**WHAT IS EXPECTED:**
Gather all lines in the entries below that include the word "nuclei".

**EXERCISE DATA:**
○ ○ ○

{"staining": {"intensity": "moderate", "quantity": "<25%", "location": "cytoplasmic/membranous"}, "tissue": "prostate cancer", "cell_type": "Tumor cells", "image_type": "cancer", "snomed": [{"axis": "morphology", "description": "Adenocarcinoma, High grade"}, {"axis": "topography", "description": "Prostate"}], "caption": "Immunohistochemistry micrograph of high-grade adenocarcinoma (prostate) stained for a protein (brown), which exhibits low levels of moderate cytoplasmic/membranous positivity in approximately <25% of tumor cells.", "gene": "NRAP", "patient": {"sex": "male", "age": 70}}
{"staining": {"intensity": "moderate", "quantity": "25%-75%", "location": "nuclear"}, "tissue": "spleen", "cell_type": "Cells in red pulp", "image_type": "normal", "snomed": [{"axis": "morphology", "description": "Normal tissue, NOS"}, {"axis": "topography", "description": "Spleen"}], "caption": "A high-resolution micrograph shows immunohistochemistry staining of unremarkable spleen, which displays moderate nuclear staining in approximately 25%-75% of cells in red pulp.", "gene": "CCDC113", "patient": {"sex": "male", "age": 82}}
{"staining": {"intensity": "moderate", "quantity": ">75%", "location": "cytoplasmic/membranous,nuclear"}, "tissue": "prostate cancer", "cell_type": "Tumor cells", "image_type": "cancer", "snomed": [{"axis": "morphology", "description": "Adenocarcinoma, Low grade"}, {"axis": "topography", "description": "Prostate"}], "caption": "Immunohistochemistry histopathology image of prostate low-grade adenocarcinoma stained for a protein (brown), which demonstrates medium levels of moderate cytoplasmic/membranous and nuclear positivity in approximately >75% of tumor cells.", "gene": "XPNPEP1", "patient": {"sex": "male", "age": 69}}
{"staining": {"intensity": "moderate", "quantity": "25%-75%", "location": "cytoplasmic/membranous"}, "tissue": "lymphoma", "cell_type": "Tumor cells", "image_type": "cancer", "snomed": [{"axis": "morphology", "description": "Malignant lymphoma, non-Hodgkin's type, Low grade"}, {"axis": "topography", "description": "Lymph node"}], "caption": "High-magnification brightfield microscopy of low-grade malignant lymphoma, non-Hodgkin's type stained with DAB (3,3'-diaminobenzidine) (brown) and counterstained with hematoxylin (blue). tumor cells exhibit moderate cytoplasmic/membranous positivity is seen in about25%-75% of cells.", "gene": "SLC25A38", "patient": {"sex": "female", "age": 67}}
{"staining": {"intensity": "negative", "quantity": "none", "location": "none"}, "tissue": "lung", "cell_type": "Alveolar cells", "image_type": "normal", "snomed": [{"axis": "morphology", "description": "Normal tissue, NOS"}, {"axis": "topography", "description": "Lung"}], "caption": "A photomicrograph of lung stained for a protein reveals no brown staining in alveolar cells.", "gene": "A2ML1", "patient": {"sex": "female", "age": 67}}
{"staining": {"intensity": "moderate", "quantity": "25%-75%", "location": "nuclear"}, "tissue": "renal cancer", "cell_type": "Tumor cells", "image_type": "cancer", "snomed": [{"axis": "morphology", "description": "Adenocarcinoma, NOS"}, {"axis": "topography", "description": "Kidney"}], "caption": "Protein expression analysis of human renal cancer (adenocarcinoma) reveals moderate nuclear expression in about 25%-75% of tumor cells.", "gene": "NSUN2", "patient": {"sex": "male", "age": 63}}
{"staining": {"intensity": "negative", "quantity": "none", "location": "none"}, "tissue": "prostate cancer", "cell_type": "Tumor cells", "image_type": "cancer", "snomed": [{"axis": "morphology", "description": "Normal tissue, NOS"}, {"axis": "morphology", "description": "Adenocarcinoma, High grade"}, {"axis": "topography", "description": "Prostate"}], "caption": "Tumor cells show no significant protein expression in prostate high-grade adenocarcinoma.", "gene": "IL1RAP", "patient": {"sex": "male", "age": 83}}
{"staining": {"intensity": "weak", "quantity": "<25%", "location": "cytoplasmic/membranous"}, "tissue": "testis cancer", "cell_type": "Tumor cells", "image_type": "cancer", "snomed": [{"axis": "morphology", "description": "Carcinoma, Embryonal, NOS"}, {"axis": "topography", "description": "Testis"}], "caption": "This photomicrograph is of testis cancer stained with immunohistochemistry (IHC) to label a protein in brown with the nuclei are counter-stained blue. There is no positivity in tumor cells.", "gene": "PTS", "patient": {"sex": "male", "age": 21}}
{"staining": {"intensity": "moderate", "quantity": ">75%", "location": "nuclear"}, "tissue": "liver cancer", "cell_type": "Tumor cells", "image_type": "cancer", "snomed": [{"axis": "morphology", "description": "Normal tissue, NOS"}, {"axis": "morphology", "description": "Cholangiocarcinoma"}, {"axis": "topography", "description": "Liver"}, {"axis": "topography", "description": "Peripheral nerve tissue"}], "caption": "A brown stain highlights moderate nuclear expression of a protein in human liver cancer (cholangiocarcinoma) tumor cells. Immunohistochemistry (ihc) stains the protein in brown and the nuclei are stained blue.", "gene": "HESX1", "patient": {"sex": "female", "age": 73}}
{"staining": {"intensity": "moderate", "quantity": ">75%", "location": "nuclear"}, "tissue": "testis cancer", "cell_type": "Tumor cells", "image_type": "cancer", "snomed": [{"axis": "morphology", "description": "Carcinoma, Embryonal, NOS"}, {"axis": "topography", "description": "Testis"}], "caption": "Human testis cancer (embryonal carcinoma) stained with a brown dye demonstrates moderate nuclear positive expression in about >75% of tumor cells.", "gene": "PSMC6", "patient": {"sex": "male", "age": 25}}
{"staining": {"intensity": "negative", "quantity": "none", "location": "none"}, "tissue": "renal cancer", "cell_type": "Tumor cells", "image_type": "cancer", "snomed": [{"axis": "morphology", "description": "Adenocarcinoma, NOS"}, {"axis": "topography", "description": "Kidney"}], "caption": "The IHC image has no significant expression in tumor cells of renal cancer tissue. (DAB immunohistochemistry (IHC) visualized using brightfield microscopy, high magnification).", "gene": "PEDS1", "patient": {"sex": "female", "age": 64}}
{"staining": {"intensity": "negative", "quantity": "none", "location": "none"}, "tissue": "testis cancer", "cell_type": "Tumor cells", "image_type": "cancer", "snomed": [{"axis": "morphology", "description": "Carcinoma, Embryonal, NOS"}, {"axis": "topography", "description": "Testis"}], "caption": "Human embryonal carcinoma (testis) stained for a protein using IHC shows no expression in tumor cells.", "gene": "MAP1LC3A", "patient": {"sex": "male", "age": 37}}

○ ○ ○

**EXERCISE SOLUTION:**
{"staining": {"intensity": "weak", "quantity": "<25%", "location": "cytoplasmic/membranous"}, "tissue": "testis cancer", "cell_type": "Tumor cells", "image_type": "cancer", "snomed": [{"axis": "morphology", "description": "Carcinoma, Embryonal, NOS"}, {"axis": "topography", "description": "Testis"}], "caption": "This photomicrograph is of testis cancer stained with immunohistochemistry (IHC) to label a protein in brown with the nuclei are counter-stained blue. There is no positivity in tumor cells.", "gene": "PTS", "patient": {"sex": "male", "age": 21}}
{"staining": {"intensity": "moderate", "quantity": ">75%", "location": "nuclear"}, "tissue": "liver cancer", "cell_type": "Tumor cells", "image_type": "cancer", "snomed": [{"axis": "morphology", "description": "Normal tissue, NOS"}, {"axis": "morphology", "description": "Cholangiocarcinoma"}, {"axis": "topography", "description": "Liver"}, {"axis": "topography", "description": "Peripheral nerve tissue"}], "caption": "A brown stain highlights moderate nuclear expression of a protein in human liver cancer (cholangiocarcinoma) tumor cells. Immunohistochemistry (ihc) stains the protein in brown and the nuclei are stained blue.", "gene": "HESX1", "patient": {"sex": "female", "age": 73}}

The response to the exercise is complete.